Wrong count(*) with cassandra-cql

user934801 picture user934801 · Jan 9, 2012 · Viewed 8.3k times · Source

I tried to create some users for my testing. I created users in a loop from 0..100000 using the cassandra-cql gem for Ruby on Rails, and then I counted the users in my database and there were only 10000 users as result. If I create 9000, everything works fine. First I thought the users didn't exist, but I used the Apollo WebUI for Cassandra, and I could find the user with the id 100000 and users below.

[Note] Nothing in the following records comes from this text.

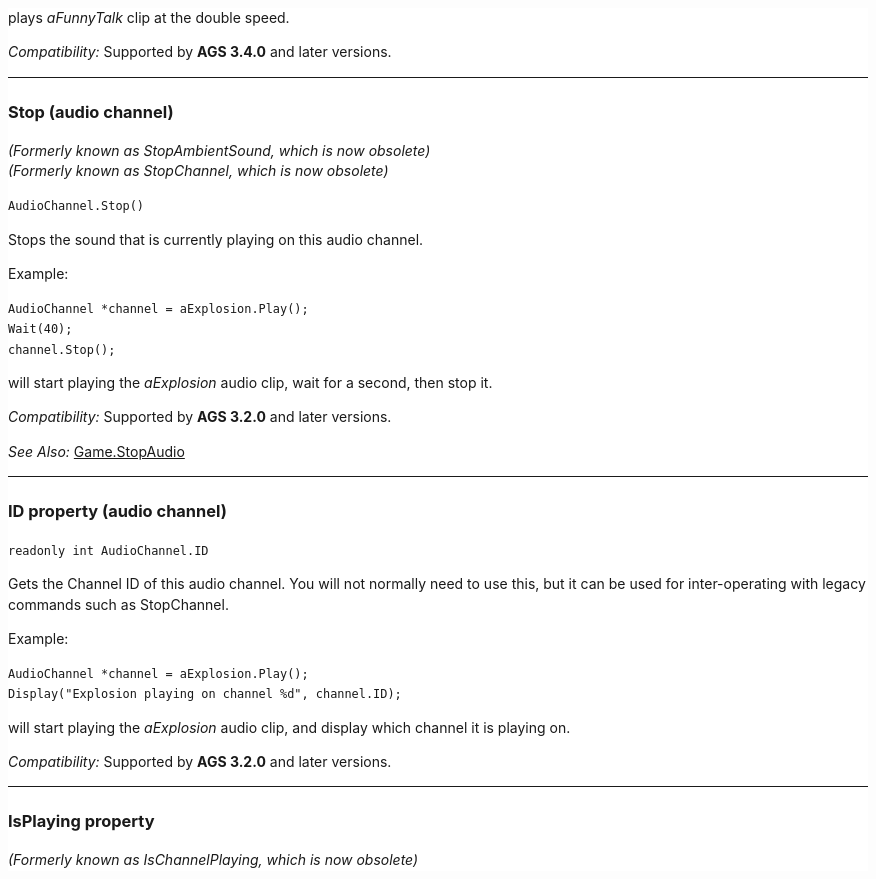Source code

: plays *aFunnyTalk* clip at the double speed.

*Compatibility:* Supported by **AGS 3.4.0** and later versions.

------------------------------------------------------------------------

[]()

### Stop (audio channel)

*(Formerly known as StopAmbientSound, which is now obsolete)*\
*(Formerly known as StopChannel, which is now obsolete)*

    AudioChannel.Stop()

Stops the sound that is currently playing on this audio channel.

Example:

    AudioChannel *channel = aExplosion.Play();
    Wait(40);
    channel.Stop();

will start playing the *aExplosion* audio clip, wait for a second, then
stop it.

*Compatibility:* Supported by **AGS 3.2.0** and later versions.

*See Also:* [Game.StopAudio](ags67#Game.StopAudio)

------------------------------------------------------------------------

[]()

### ID property (audio channel)

    readonly int AudioChannel.ID

Gets the Channel ID of this audio channel. You will not normally need to
use this, but it can be used for inter-operating with legacy commands
such as StopChannel.

Example:

    AudioChannel *channel = aExplosion.Play();
    Display("Explosion playing on channel %d", channel.ID);

will start playing the *aExplosion* audio clip, and display which
channel it is playing on.

*Compatibility:* Supported by **AGS 3.2.0** and later versions.

------------------------------------------------------------------------

[]()

### IsPlaying property

*(Formerly known as IsChannelPlaying, which is now obsolete)*
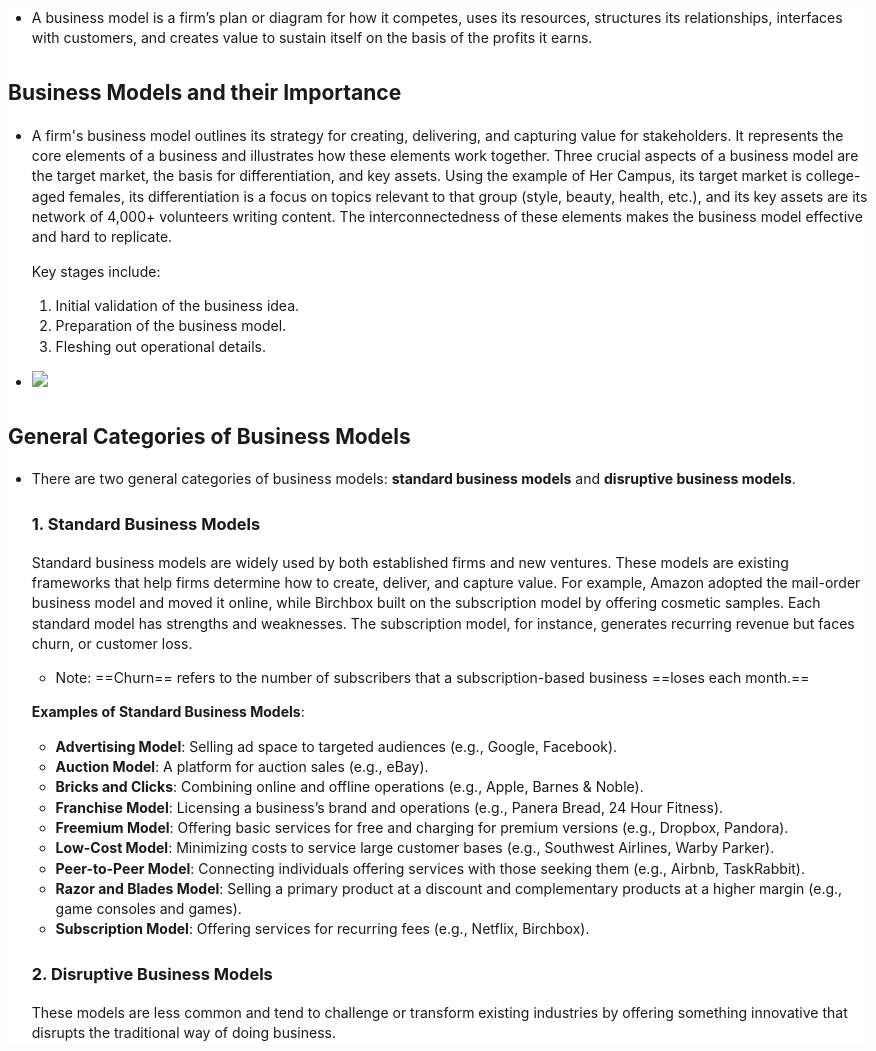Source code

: - A business model is a firm’s plan or diagram for how it competes, uses its resources, structures its relationships, interfaces with customers, and creates value to sustain itself on the basis of the profits it earns.


## Business Models and their Importance
- A firm's business model outlines its strategy for creating, delivering, and capturing value for stakeholders. It represents the core elements of a business and illustrates how these elements work together. Three crucial aspects of a business model are the target market, the basis for differentiation, and key assets. Using the example of Her Campus, its target market is college-aged females, its differentiation is a focus on topics relevant to that group (style, beauty, health, etc.), and its key assets are its network of 4,000+ volunteers writing content. The interconnectedness of these elements makes the business model effective and hard to replicate. 

	Key stages include:
	1. Initial validation of the business idea.
	2. Preparation of the business model.
	3. Fleshing out operational details.
- ![](https://i.imgur.com/dRUM3yb.png)
## General Categories of Business Models
- There are two general categories of business models: **standard business models** and **disruptive business models**.

	### 1. **Standard Business Models**  
	Standard business models are widely used by both established firms and new ventures. These models are existing frameworks that help firms determine how to create, deliver, and capture value. For example, Amazon adopted the mail-order business model and moved it online, while Birchbox built on the subscription model by offering cosmetic samples. Each standard model has strengths and weaknesses. The subscription model, for instance, generates recurring revenue but faces churn, or customer loss.
	- Note: ==Churn== refers to the number of subscribers that a subscription-based business ==loses each month.==
	
	**Examples of Standard Business Models**:
	- **Advertising Model**: Selling ad space to targeted audiences (e.g., Google, Facebook).
	- **Auction Model**: A platform for auction sales (e.g., eBay).
	- **Bricks and Clicks**: Combining online and offline operations (e.g., Apple, Barnes & Noble).
	- **Franchise Model**: Licensing a business’s brand and operations (e.g., Panera Bread, 24 Hour Fitness).
	- **Freemium Model**: Offering basic services for free and charging for premium versions (e.g., Dropbox, Pandora).
	- **Low-Cost Model**: Minimizing costs to service large customer bases (e.g., Southwest Airlines, Warby Parker).
	- **Peer-to-Peer Model**: Connecting individuals offering services with those seeking them (e.g., Airbnb, TaskRabbit).
	- **Razor and Blades Model**: Selling a primary product at a discount and complementary products at a higher margin (e.g., game consoles and games).
	- **Subscription Model**: Offering services for recurring fees (e.g., Netflix, Birchbox).
	
	### 2. **Disruptive Business Models**  
	These models are less common and tend to challenge or transform existing industries by offering something innovative that disrupts the traditional way of doing business.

Why does this happen?

I know I should use a counter column to provide the number of users in my application, but I want to know if this is a bug or a failure of mine.

def self.create_users
  (0..19000).each do |f|
    @@db.execute("INSERT INTO users (uid, first_name, last_name, email) VALUES (?,?,?,?)", f.to_s, "first_name", "last_name", "email")
  end
end

def self.count_users
  count = @@db.execute("SELECT count(*) FROM users")
  count.fetch do |c|
    return c[0]
  end
end

Answer

psanford picture psanford · Jan 10, 2012

CQL operations limit both the number of rows and the number of columns that will be returned to the user. By default that limit is 10,000. Because the count(*) operation actually has to fetch out all the rows in order to get the count, it is also limited by the default of 10,000 rows. You could increase the limit for the query (although I don't recommend it):

SELECT count(*) FROM users limit 20000;

Note that this is an expensive operation especially when you have a lot of rows. You should anticipate this type of query could take a long time for any medium or large size dataset. If at all possible you should denormalize this count into a counter or some other form that will not require fetching all the rows in your column family.